🤖 AI Summary
Under differential privacy constraints, conventional density-ratio-based utility measures struggle to capture the geometric structure of distributional support and fail when supports are mismatched. This work introduces the Wasserstein distance as a novel utility metric, establishing a new differentially private sampling framework and proposing the Wasserstein Projection Mechanism (WPM) that achieves minimax optimality. The mechanism effectively preserves the geometric information of the underlying distribution while satisfying differential privacy guarantees. Furthermore, an efficient approximation algorithm is developed with rigorous convergence analysis, ensuring both theoretical optimality and computational tractability in practical implementations.
📝 Abstract
In this paper, we study the problem of sampling from a distribution under the constraint of differential privacy (DP).
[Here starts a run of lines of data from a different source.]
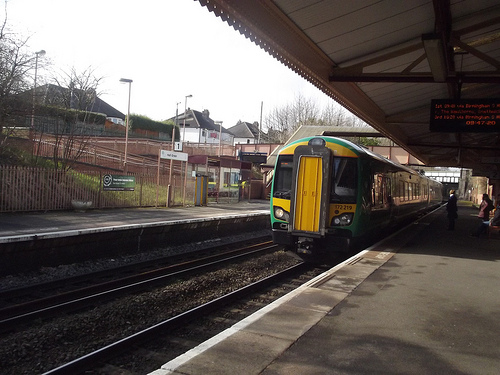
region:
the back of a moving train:
[255, 143, 367, 256]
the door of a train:
[297, 147, 324, 242]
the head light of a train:
[270, 196, 295, 230]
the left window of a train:
[270, 164, 297, 195]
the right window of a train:
[320, 162, 361, 203]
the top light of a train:
[307, 136, 331, 151]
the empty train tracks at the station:
[144, 254, 184, 286]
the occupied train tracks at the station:
[233, 265, 284, 306]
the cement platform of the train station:
[402, 252, 481, 345]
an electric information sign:
[432, 92, 499, 119]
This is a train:
[215, 126, 444, 255]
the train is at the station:
[261, 105, 447, 259]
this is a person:
[423, 177, 472, 247]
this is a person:
[467, 183, 493, 239]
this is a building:
[171, 94, 242, 206]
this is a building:
[23, 65, 128, 167]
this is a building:
[233, 111, 280, 172]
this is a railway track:
[30, 190, 143, 362]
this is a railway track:
[86, 242, 204, 324]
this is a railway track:
[187, 233, 267, 296]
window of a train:
[269, 154, 306, 196]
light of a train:
[272, 206, 289, 219]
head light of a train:
[331, 208, 357, 232]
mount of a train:
[293, 235, 321, 251]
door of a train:
[295, 148, 333, 240]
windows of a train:
[368, 160, 431, 198]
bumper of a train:
[268, 225, 361, 262]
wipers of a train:
[273, 180, 290, 200]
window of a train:
[425, 179, 442, 199]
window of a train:
[359, 165, 396, 192]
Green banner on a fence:
[102, 173, 135, 190]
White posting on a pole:
[157, 148, 188, 161]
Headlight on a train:
[272, 208, 287, 219]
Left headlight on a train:
[333, 211, 351, 226]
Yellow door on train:
[296, 153, 323, 229]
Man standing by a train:
[444, 187, 459, 229]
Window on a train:
[397, 180, 404, 203]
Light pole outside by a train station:
[118, 77, 131, 168]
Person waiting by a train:
[475, 190, 492, 234]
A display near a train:
[430, 98, 498, 128]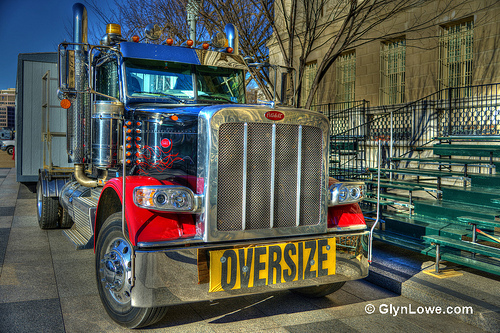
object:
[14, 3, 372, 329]
truck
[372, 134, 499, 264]
bleachers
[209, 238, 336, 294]
sign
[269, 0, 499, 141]
building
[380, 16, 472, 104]
windows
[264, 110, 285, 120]
logo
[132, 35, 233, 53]
lights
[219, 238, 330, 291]
writing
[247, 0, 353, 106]
tree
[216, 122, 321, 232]
grill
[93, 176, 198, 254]
cover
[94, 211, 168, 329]
tire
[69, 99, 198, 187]
diesel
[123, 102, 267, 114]
hood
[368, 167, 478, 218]
benches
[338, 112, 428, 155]
railing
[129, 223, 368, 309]
bumper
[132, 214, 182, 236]
paint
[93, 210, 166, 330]
wheel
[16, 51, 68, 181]
trailer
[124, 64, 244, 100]
windshield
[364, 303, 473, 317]
name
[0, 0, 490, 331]
picture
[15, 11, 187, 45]
sky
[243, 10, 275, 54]
branches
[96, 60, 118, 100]
window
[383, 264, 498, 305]
sidewalk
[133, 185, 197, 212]
headlight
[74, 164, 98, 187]
muffler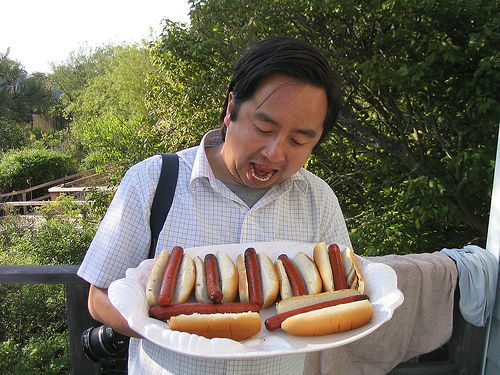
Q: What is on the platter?
A: Hot dogs.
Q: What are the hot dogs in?
A: Bun.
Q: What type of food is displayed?
A: Hot dogs on a bun?.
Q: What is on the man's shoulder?
A: Camera.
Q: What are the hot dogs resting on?
A: Platter.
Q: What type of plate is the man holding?
A: Platter.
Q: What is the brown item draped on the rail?
A: Towel.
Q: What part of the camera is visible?
A: Lens.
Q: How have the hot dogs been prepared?
A: Grilled.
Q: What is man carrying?
A: Camera.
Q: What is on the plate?
A: Hot dogs.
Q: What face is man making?
A: Funny.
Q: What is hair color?
A: Black.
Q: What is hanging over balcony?
A: Clothing.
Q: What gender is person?
A: Male.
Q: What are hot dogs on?
A: Serving tray.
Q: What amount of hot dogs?
A: Seven.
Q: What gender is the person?
A: Male.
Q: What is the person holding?
A: A plate.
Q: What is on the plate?
A: Hot Dogs.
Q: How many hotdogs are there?
A: 7.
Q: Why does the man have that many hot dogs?
A: Hungry.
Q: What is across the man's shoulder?
A: Camera.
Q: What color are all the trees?
A: Green.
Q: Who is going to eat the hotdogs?
A: The man.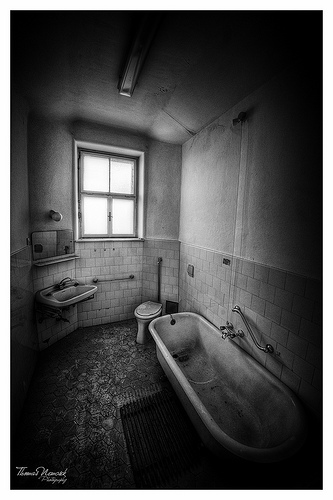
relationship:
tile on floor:
[63, 373, 84, 398] [39, 350, 111, 446]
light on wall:
[48, 206, 70, 227] [32, 119, 180, 337]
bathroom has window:
[10, 11, 322, 489] [78, 148, 135, 236]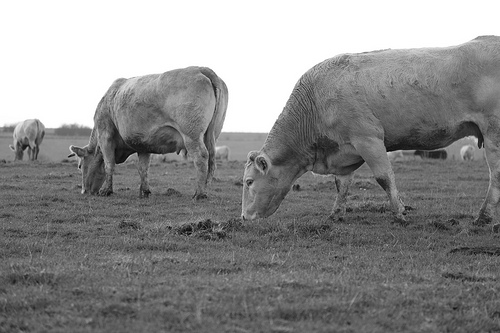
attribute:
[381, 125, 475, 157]
underneath — wet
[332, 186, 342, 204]
knee — wet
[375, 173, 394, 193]
knee — wet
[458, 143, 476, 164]
cow — white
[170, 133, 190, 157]
udder — wet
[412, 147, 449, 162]
cow — black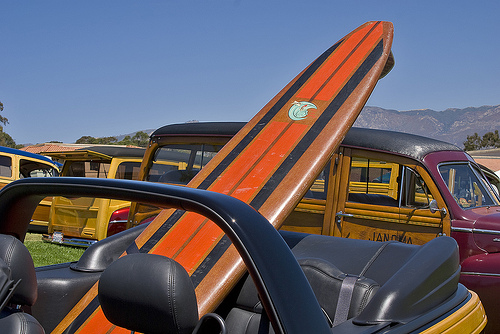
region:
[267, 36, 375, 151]
orange and black surfboard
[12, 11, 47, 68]
white clouds in blue sky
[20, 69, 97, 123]
white clouds in blue sky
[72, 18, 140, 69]
white clouds in blue sky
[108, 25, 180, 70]
white clouds in blue sky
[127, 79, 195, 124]
white clouds in blue sky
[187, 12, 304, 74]
white clouds in blue sky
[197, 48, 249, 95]
white clouds in blue sky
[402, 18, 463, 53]
white clouds in blue sky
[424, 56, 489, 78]
white clouds in blue sky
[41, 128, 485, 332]
The car has the top down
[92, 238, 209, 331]
The head rest on the seat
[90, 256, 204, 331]
The head rest is the color gray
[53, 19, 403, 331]
The surfboard is the color orange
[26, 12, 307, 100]
The sky is clear and blue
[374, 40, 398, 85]
The fin on the surfboard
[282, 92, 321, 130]
The logo on the surfboard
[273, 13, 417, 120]
The top of the surfboard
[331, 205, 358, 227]
The door handle is silver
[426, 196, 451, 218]
The rear view mirror is silver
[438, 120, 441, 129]
part of a hill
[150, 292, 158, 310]
part of a seat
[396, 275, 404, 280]
edge of a seat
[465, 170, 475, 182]
part of a window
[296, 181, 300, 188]
part of a board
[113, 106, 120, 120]
part of the sky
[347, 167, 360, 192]
part of a door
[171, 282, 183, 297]
part of a seat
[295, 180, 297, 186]
edge of a board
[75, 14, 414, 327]
orange and black surf board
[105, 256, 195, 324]
a black head rest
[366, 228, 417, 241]
black writing on a door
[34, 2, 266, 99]
a clear blue sky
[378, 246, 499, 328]
black and yellow on a car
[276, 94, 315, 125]
a symbol on the board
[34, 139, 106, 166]
a back glass open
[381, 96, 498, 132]
a gray mountain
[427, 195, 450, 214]
a silver mirror on a car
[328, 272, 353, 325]
a seat belt in a car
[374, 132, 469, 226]
red and brown truck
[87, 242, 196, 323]
black car head rest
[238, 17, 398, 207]
orange and black surf board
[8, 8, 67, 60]
white clouds against blue sky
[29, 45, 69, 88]
white clouds against blue sky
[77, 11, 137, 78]
white clouds against blue sky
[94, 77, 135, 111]
white clouds against blue sky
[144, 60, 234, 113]
white clouds against blue sky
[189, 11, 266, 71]
white clouds against blue sky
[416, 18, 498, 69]
white clouds against blue sky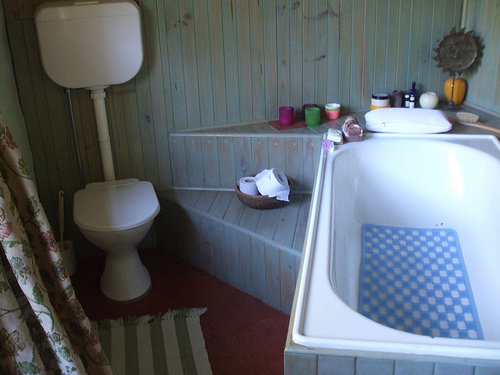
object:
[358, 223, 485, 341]
bath mat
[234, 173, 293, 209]
basket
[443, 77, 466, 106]
vase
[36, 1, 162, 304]
toilet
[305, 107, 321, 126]
cup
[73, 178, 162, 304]
toilet bowl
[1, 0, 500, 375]
bathroom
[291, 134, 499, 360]
tube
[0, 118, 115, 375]
curtain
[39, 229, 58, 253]
flower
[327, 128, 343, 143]
soap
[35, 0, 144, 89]
basin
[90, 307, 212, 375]
rug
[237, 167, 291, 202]
rolls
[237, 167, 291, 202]
toilet paper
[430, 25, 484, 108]
decorative sub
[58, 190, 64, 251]
toilet brush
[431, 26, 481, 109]
brush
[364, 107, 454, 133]
pillow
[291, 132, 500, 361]
bathtub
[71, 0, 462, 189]
wall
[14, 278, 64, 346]
part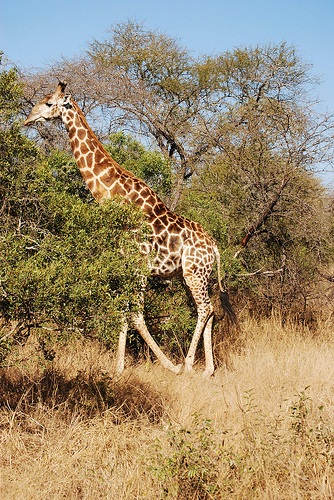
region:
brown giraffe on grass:
[60, 86, 235, 374]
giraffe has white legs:
[113, 302, 225, 380]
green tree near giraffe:
[3, 171, 117, 422]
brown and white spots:
[68, 143, 200, 251]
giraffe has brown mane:
[68, 112, 165, 211]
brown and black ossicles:
[54, 74, 78, 95]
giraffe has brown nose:
[28, 95, 52, 125]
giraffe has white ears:
[48, 99, 76, 107]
Prior works measure the utility of DP sampling with density ratio-based measures such as KL divergence. However, such formulations suffer from two key limitations: 1) they fail to capture the geometric structure of the support, and 2) they are not applicable when the supports of the distributions differ. To deal with these issues, we develop a novel framework for DP sampling with Wasserstein distance as the utility measure. In this formulation, we propose Wasserstein Projection Mechanism (WPM), a minimax optimal mechanism based on Wasserstein projection. Furthermore, we develop efficient algorithms for computing the proposed mechanisms approximately and provide convergence guarantees.